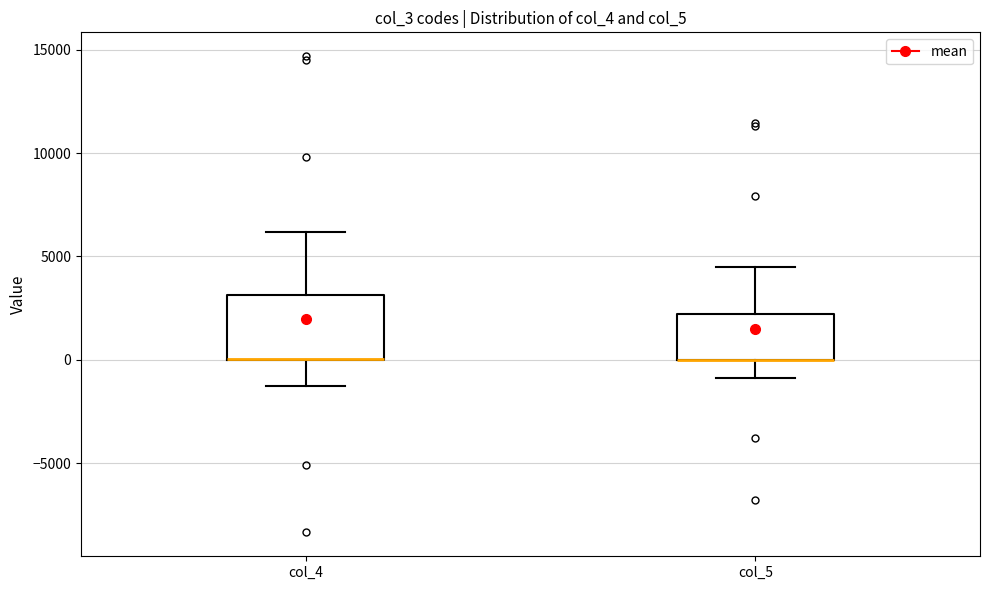

Reading left to right, transcribe this box plot: for each box, give where its median line is, the range the box spans, and where its two whiskers end, as read against the y-axis. The values are not printed on the chart, so give them approximately, as read against the axis.

col_4: median 0 (drawn on the box's lower edge), box 0 to 3000, whiskers -1500 to 6000
col_5: median 0 (drawn on the box's lower edge), box 0 to 2000, whiskers -1000 to 4500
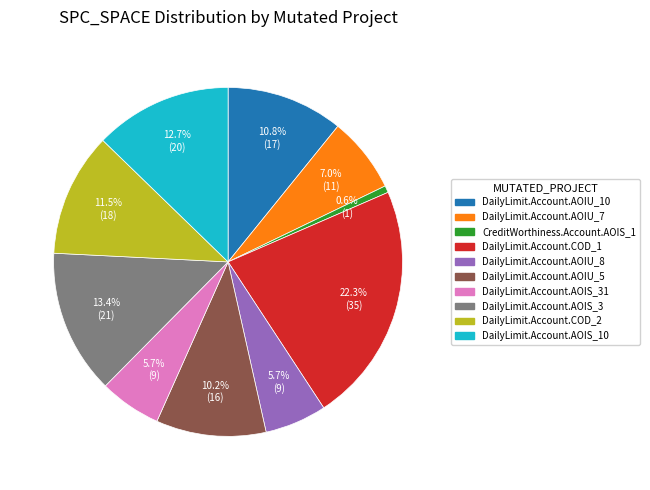

How many slices are in this pie chart?

10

-- Assigned task --
Count the lines in the items above that contain the string "this", matching case exactly. Reply with the number only.

-- Response area --
2